▸ RECORDS FOR THIS EXERCISE:
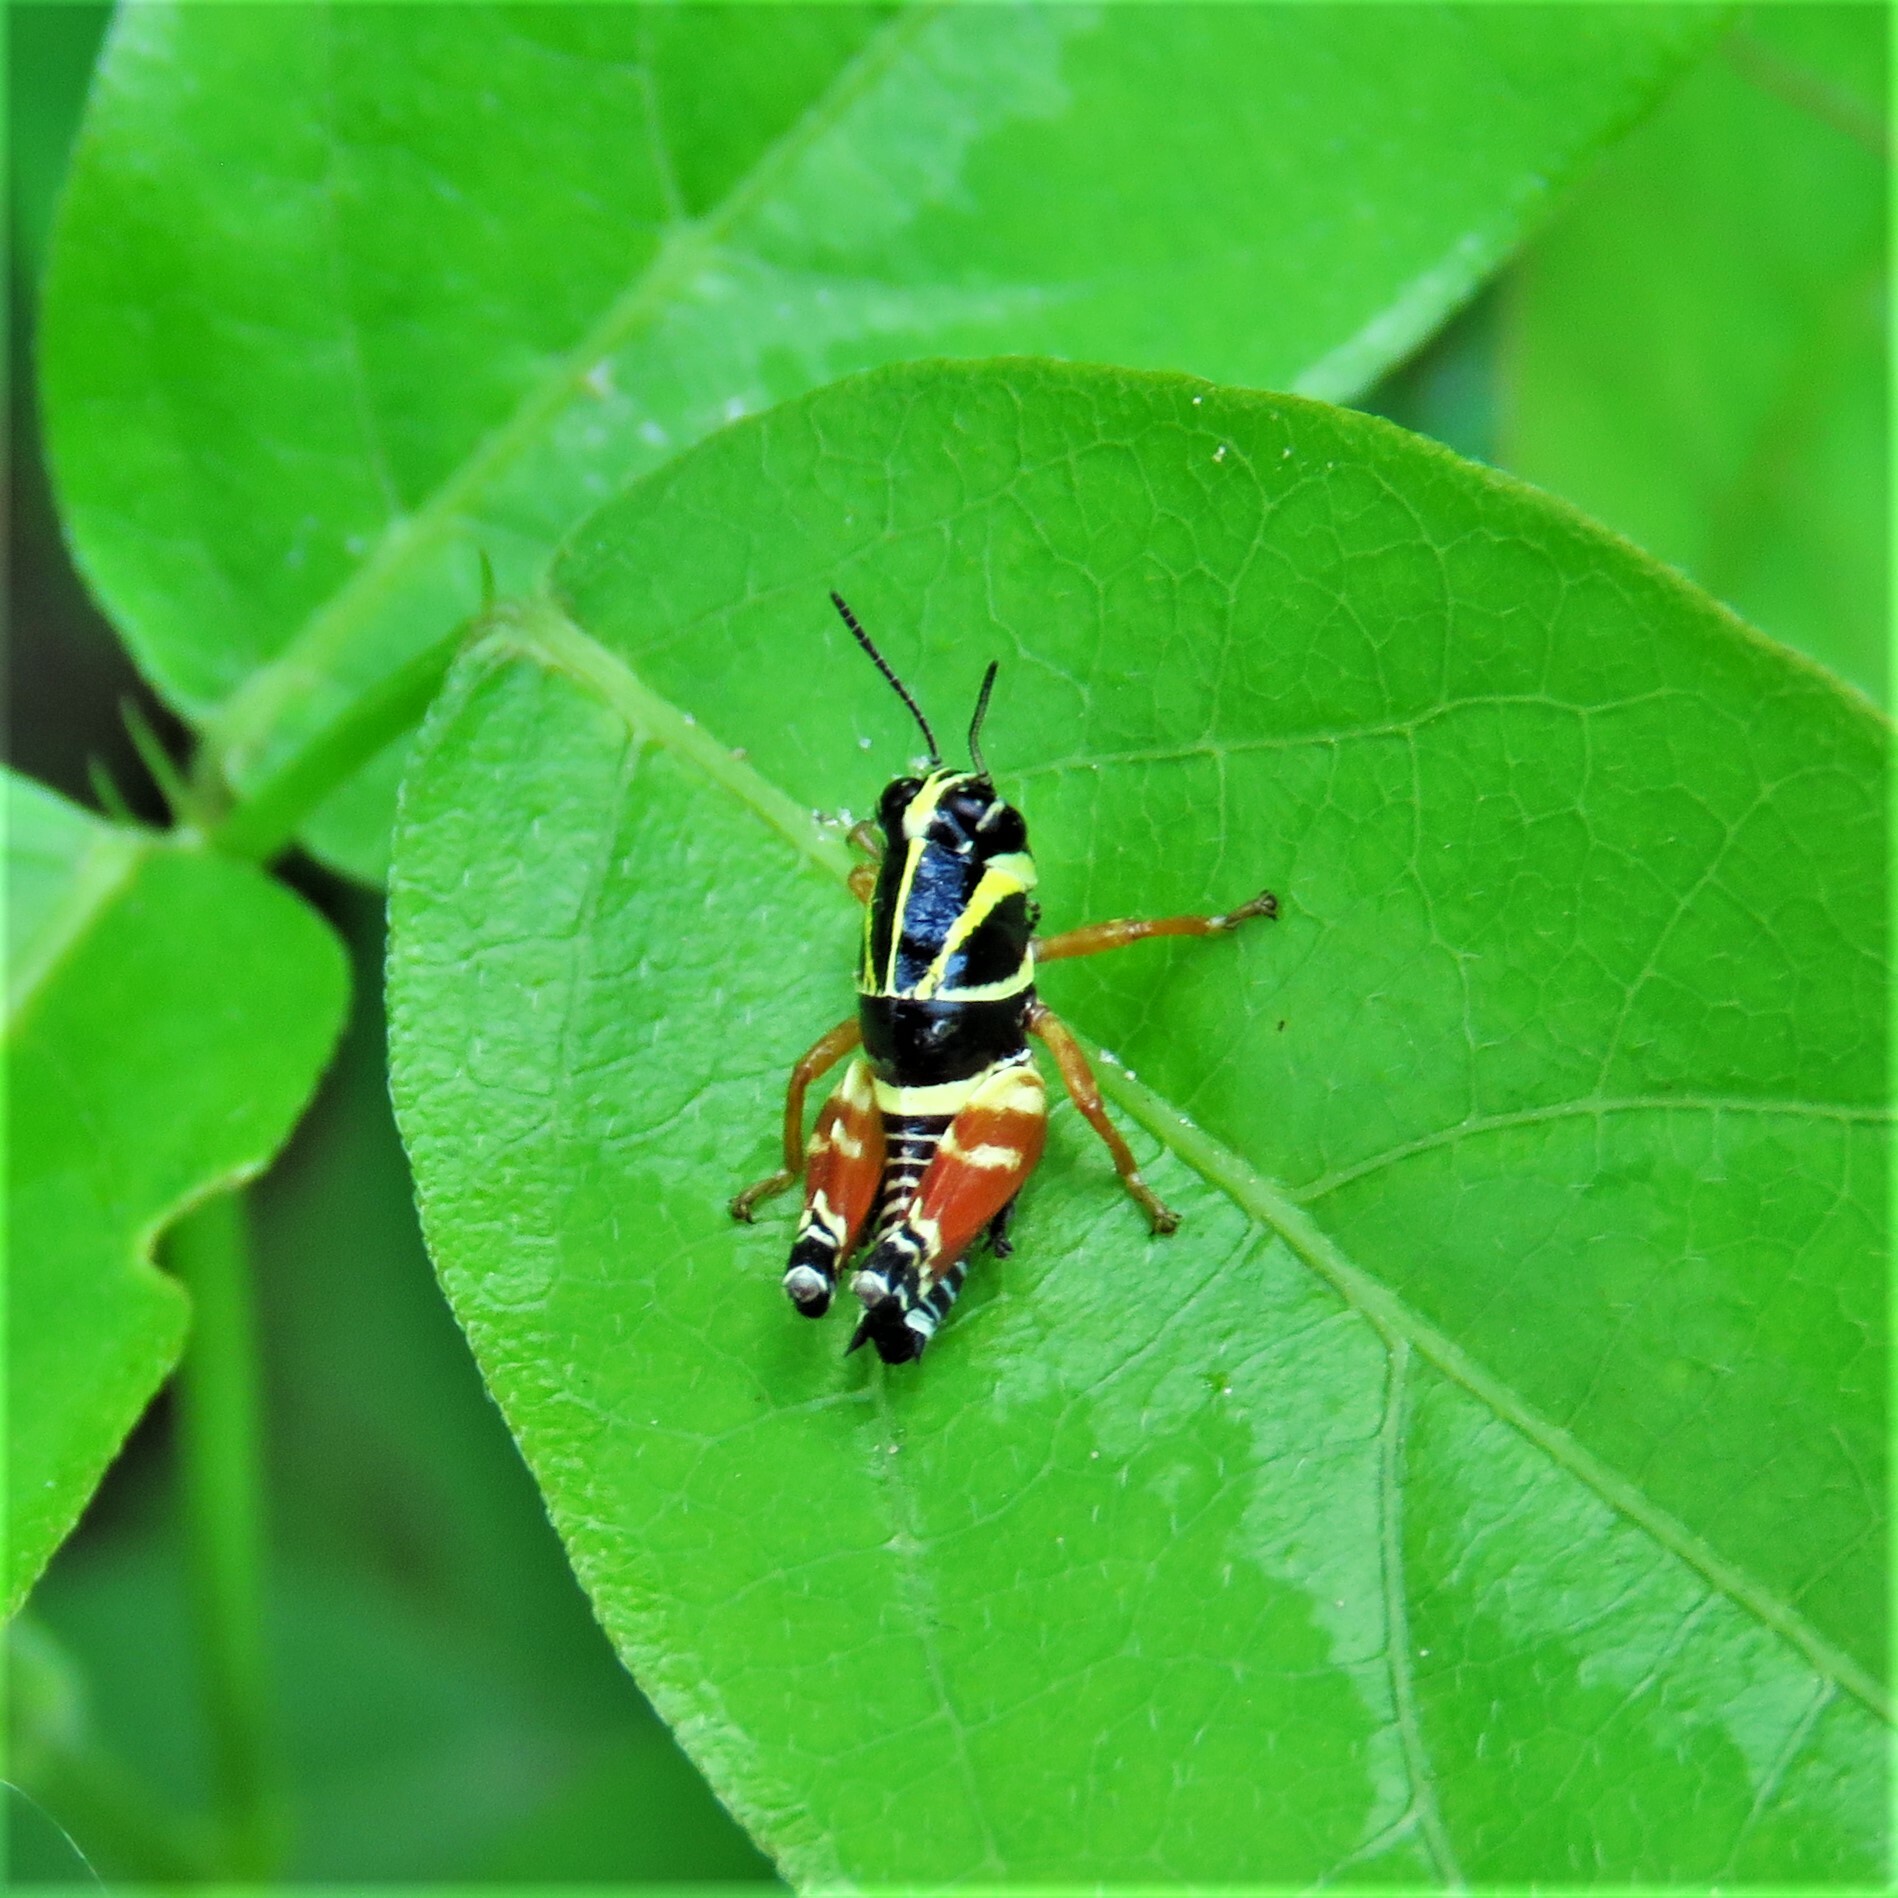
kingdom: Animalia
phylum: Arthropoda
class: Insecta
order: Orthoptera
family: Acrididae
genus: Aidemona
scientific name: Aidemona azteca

▸ EXERCISE: Please copy down the lines above word for word, leaving out any pictures.

▸ SOLUTION TO THIS EXERCISE:
kingdom: Animalia
phylum: Arthropoda
class: Insecta
order: Orthoptera
family: Acrididae
genus: Aidemona
scientific name: Aidemona azteca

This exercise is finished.